Bruce Miller, Reed Morano
“The Handmaid’s Tale” (Hulu)
The TV marriage of writer, director and source material produced a phenomenal series that came out of nowhere to win the Emmy for best drama in September. Seasoned showrunner Miller excelled where others had previously failed in translating Margaret Atwood’s beloved novel to the screen. Director Morano gave it a look and feel that was as compelling as it was unsettling. With Elisabeth Moss pouring her heart and soul into the lead role, no form of tyranny could have stopped this show from bursting out in a big way.

Joe Penhall
Mindhunter” (Netflix)
Penhall had a tough line to toe with his Netflix period drama about the early days of criminal profiling, based on John E. Douglas and Mark Olshaker’s nonfiction book of the same name.

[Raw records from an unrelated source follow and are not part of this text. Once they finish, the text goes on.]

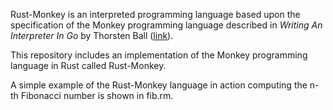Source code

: Rust-Monkey is an interpreted programming language based upon the specification of the Monkey programming language described in *Writing An Interpreter In Go* by Thorsten Ball ([link](https://interpreterbook.com)). 

This repository includes an implementation of the Monkey programming language in Rust called Rust-Monkey.  

A simple example of the Rust-Monkey language in action computing the n-th Fibonacci number is shown in fib.rm. 
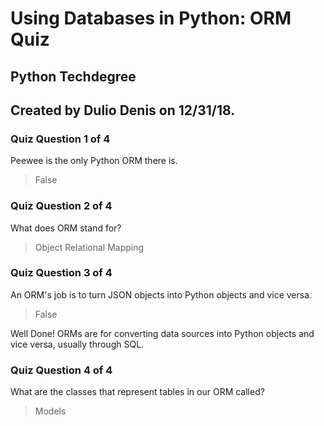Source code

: # Using Databases in Python: ORM Quiz
## Python Techdegree
## Created by Dulio Denis on 12/31/18.

### Quiz Question 1 of 4

Peewee is the only Python ORM there is.
> False

### Quiz Question 2 of 4

What does ORM stand for?
> Object Relational Mapping

### Quiz Question 3 of 4

An ORM's job is to turn JSON objects into Python objects and vice versa.
> False

Well Done! ORMs are for converting data sources into Python objects and vice versa, usually through SQL. 

### Quiz Question 4 of 4

What are the classes that represent tables in our ORM called?

> Models
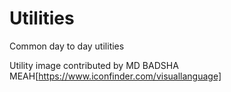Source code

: # Utilities
Common day to day utilities


Utility image contributed by MD BADSHA MEAH[https://www.iconfinder.com/visuallanguage]
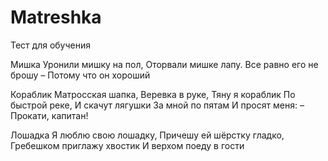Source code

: # Matreshka
Тест для обучения

Мишка
Уронили мишку на пол,
Оторвали мишке лапу.
Все равно его не брошу –
Потому что он хороший

Кораблик
Матросская шапка,
Веревка в руке,
Тяну я кораблик
По быстрой реке,
И скачут лягушки
За мной по пятам
И просят меня:
– Прокати, капитан!

Лошадка
Я люблю свою лошадку,
Причешу ей шёрстку гладко,
Гребешком приглажу хвостик
И верхом поеду в гости
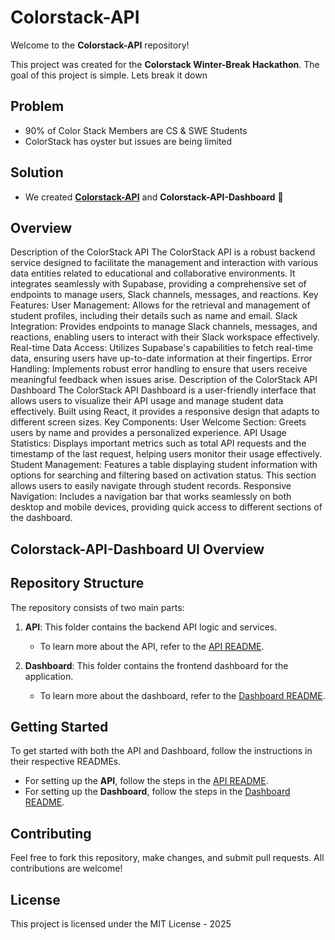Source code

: # Colorstack-API

Welcome to the **Colorstack-API** repository!

This project was created for the **Colorstack Winter-Break Hackathon**. The goal of this project is simple. Lets break it down

## Problem
- 90% of Color Stack Members are CS & SWE Students
- ColorStack has oyster but issues are being limited

## Solution
- We created **[Colorstack-API](https://apiurlcolorstack.vercel.app/)** and **Colorstack-API-Dashboard** 🥳

## Overview
Description of the ColorStack API
The ColorStack API is a robust backend service designed to facilitate the management and interaction with various data entities related to educational and collaborative environments. It integrates seamlessly with Supabase, providing a comprehensive set of endpoints to manage users, Slack channels, messages, and reactions.
Key Features:
User Management: Allows for the retrieval and management of student profiles, including their details such as name and email.
Slack Integration: Provides endpoints to manage Slack channels, messages, and reactions, enabling users to interact with their Slack workspace effectively.
Real-time Data Access: Utilizes Supabase's capabilities to fetch real-time data, ensuring users have up-to-date information at their fingertips.
Error Handling: Implements robust error handling to ensure that users receive meaningful feedback when issues arise.
Description of the ColorStack API Dashboard
The ColorStack API Dashboard is a user-friendly interface that allows users to visualize their API usage and manage student data effectively. Built using React, it provides a responsive design that adapts to different screen sizes.
Key Components:
User Welcome Section: Greets users by name and provides a personalized experience.
API Usage Statistics: Displays important metrics such as total API requests and the timestamp of the last request, helping users monitor their usage effectively.
Student Management: Features a table displaying student information with options for searching and filtering based on activation status. This section allows users to easily navigate through student records.
Responsive Navigation: Includes a navigation bar that works seamlessly on both desktop and mobile devices, providing quick access to different sections of the dashboard.


## Colorstack-API-Dashboard UI Overview
## Repository Structure

The repository consists of two main parts:

1. **API**: This folder contains the backend API logic and services.
   - To learn more about the API, refer to the [API README](https://github.com/BeteabTefera/Winter-Break-24-Hackathon/blob/main/API/README.md).
   
2. **Dashboard**: This folder contains the frontend dashboard for the application.
   - To learn more about the dashboard, refer to the [Dashboard README](https://github.com/BeteabTefera/Winter-Break-24-Hackathon/blob/main/colorstack-api-dashboard/README.md).

## Getting Started

To get started with both the API and Dashboard, follow the instructions in their respective READMEs.

- For setting up the **API**, follow the steps in the [API README](./API/README.md).
- For setting up the **Dashboard**, follow the steps in the [Dashboard README](./colorstack-api-dashboard/README.md).

## Contributing

Feel free to fork this repository, make changes, and submit pull requests. All contributions are welcome!

## License

This project is licensed under the MIT License - 2025
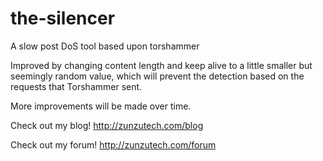 # the-silencer
A slow post DoS tool based upon torshammer

Improved by changing content length and keep alive to a little smaller but seemingly random value, which will prevent the detection based on the requests that Torshammer sent.

More improvements will be made over time.

Check out my blog! http://zunzutech.com/blog

Check out my forum! http://zunzutech.com/forum

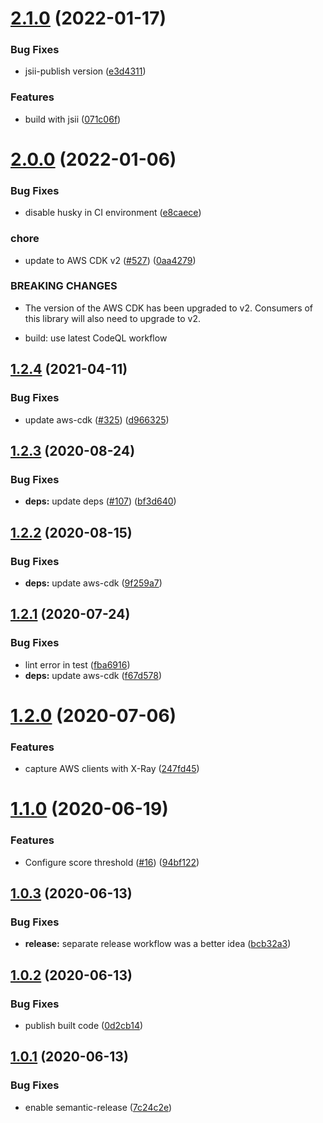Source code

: # [2.1.0](https://github.com/engineal/cdk-recaptcha-authorizer/compare/v2.0.0...v2.1.0) (2022-01-17)


### Bug Fixes

* jsii-publish version ([e3d4311](https://github.com/engineal/cdk-recaptcha-authorizer/commit/e3d4311dc58310f6e120a761ab1789b32292a00f))


### Features

* build with jsii ([071c06f](https://github.com/engineal/cdk-recaptcha-authorizer/commit/071c06f3cf4c37f5eda478ec8385ce190f7dd89e))

# [2.0.0](https://github.com/engineal/cdk-recaptcha-authorizer/compare/v1.2.4...v2.0.0) (2022-01-06)


### Bug Fixes

* disable husky in CI environment ([e8caece](https://github.com/engineal/cdk-recaptcha-authorizer/commit/e8caeceef1cc4ddf99cdf2ad04591357747b288e))


### chore

* update to AWS CDK v2 ([#527](https://github.com/engineal/cdk-recaptcha-authorizer/issues/527)) ([0aa4279](https://github.com/engineal/cdk-recaptcha-authorizer/commit/0aa4279439fa7c19082f65a68bb56c58ff81c7a7))


### BREAKING CHANGES

* The version of the AWS CDK has been upgraded to v2.
Consumers of this library will also need to upgrade to v2.

* build: use latest CodeQL workflow

## [1.2.4](https://github.com/engineal/cdk-recaptcha-authorizer/compare/v1.2.3...v1.2.4) (2021-04-11)


### Bug Fixes

* update aws-cdk ([#325](https://github.com/engineal/cdk-recaptcha-authorizer/issues/325)) ([d966325](https://github.com/engineal/cdk-recaptcha-authorizer/commit/d9663250193d487cb1ab9635c4aa54dc1f2ef357))

## [1.2.3](https://github.com/engineal/cdk-recaptcha-authorizer/compare/v1.2.2...v1.2.3) (2020-08-24)


### Bug Fixes

* **deps:** update deps ([#107](https://github.com/engineal/cdk-recaptcha-authorizer/issues/107)) ([bf3d640](https://github.com/engineal/cdk-recaptcha-authorizer/commit/bf3d6404dd196657a3ac9849fe77c9eec22271b2))

## [1.2.2](https://github.com/engineal/cdk-recaptcha-authorizer/compare/v1.2.1...v1.2.2) (2020-08-15)


### Bug Fixes

* **deps:** update aws-cdk ([9f259a7](https://github.com/engineal/cdk-recaptcha-authorizer/commit/9f259a7b18936a18382feba91910e57012dff3b2))

## [1.2.1](https://github.com/engineal/cdk-recaptcha-authorizer/compare/v1.2.0...v1.2.1) (2020-07-24)


### Bug Fixes

* lint error in test ([fba6916](https://github.com/engineal/cdk-recaptcha-authorizer/commit/fba691674a609d65e2bad2d2489e748561ea00f6))
* **deps:** update aws-cdk ([f67d578](https://github.com/engineal/cdk-recaptcha-authorizer/commit/f67d5780d5a6df007e5cb7c4cb822a8df7ad2a73))

# [1.2.0](https://github.com/engineal/cdk-recaptcha-authorizer/compare/v1.1.0...v1.2.0) (2020-07-06)


### Features

* capture AWS clients with X-Ray ([247fd45](https://github.com/engineal/cdk-recaptcha-authorizer/commit/247fd4587ba7a24ba8cf3a0ccaa0bb1adc71c84b))

# [1.1.0](https://github.com/engineal/cdk-recaptcha-authorizer/compare/v1.0.3...v1.1.0) (2020-06-19)


### Features

* Configure score threshold ([#16](https://github.com/engineal/cdk-recaptcha-authorizer/issues/16)) ([94bf122](https://github.com/engineal/cdk-recaptcha-authorizer/commit/94bf122310516b6017a2ec55f0de84de780a9afd))

## [1.0.3](https://github.com/engineal/cdk-recaptcha-authorizer/compare/v1.0.2...v1.0.3) (2020-06-13)


### Bug Fixes

* **release:** separate release workflow was a better idea ([bcb32a3](https://github.com/engineal/cdk-recaptcha-authorizer/commit/bcb32a3a7bf4864a1a0b403f5701d6f771d20cd5))

## [1.0.2](https://github.com/engineal/cdk-recaptcha-authorizer/compare/v1.0.1...v1.0.2) (2020-06-13)


### Bug Fixes

* publish built code ([0d2cb14](https://github.com/engineal/cdk-recaptcha-authorizer/commit/0d2cb14061514b11c9944520ea09fc937bce61c3))

## [1.0.1](https://github.com/engineal/cdk-recaptcha-authorizer/compare/v1.0.0...v1.0.1) (2020-06-13)


### Bug Fixes

* enable semantic-release ([7c24c2e](https://github.com/engineal/cdk-recaptcha-authorizer/commit/7c24c2e3f19a7f801981a34246d052b8fe453c66))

While the audience going into the series came armed with years of knowledge about how criminal investigations and interrogations were supposed to work, the characters in the show were just figuring out many of those specifics for the first time. Penhall delicately wove together tales of both the criminals and the cops to paint rich portraits of the people behind the crimes.

Sarah Watson
The Bold Type” (Freeform)
Watson shined a light on the best parts of female friendship in this Freeform drama that centers on three young women working at a fashion magazine. But what made the take on the story even more refreshing was that the women’s female boss was always one who liked to lift them up, rather than put them down, Miranda Priestly-style. The show gave a voice to tough topics that ranged from getting tested for the BRCA gene to deportation to speaking out against sexual assault but always did so under the comforting — and empowering — umbrella of sisterhood.

Lena Waithe
Master of None” (Netflix), “The Chi” (Showtime)
Waithe has seen her multi-faceted career skyrocket this year with a writing Emmy win for her work on Aziz Ansari’s “Master of None” — a milestone first win in the category for a black woman. But Waithe was already on her way, having sold the drama series “The Chi” to Showtime (it’s set to bow Jan. 7). She’s gone from staff writer to series creator in just a few years, and there is clearly more to come.

Pete Holmes
Crashing” (HBO)
Yet another show about a guy struggling to make it in showbiz? Thanks to creator and star Holmes, “Crashing” turned into a pleasant surprise. The show offered an endearing look at a sad sack who is determined to pursue his dream of becoming a standup comedy star, even if he doesn’t exactly have a steady place to sleep most nights. Holmes knows whereof he speaks as a veteran comic and writer. Hopefully, he’ll stick around on this piece of floor for awhile.

Brit Marling and Zal Batmanglij
The OA” (Netflix)
Actress Marling demonstrated her vision as a creator with this unsual series about a blind woman who disappears for seven years, only to return with her sight restored. “The OA” co-creator Batmanglij also rose the challenge, with limited TV experience, of directing all eight episodes and co-writing several with Marling. The hard work was rewarded with a second season order and a Writers Guild nomination for the series pilot episode, “Homecoming.”